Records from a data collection
----
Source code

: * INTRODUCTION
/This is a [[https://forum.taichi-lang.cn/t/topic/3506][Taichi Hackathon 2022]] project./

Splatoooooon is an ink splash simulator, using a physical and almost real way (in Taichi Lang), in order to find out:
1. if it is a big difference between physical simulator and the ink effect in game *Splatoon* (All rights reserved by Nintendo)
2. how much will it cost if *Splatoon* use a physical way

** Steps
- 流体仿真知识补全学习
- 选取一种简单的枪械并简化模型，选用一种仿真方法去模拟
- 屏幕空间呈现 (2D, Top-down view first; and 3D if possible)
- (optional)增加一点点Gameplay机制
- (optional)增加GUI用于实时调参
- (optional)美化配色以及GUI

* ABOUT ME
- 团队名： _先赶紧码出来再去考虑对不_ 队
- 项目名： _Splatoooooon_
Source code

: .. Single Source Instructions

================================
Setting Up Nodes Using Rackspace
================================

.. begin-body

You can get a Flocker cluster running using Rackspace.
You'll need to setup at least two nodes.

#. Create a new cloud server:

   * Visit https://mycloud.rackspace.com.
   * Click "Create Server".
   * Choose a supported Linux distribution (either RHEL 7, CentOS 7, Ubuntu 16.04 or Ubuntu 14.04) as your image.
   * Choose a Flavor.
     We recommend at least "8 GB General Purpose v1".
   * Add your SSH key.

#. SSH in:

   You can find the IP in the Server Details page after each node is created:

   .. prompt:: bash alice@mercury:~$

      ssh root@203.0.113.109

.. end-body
----
WORK TO COMPLETE:
Single out each line of the records above with the string "optional" in it, and copy it.

EXERCISE SOLUTION:
- (optional)增加一点点Gameplay机制
- (optional)增加GUI用于实时调参
- (optional)美化配色以及GUI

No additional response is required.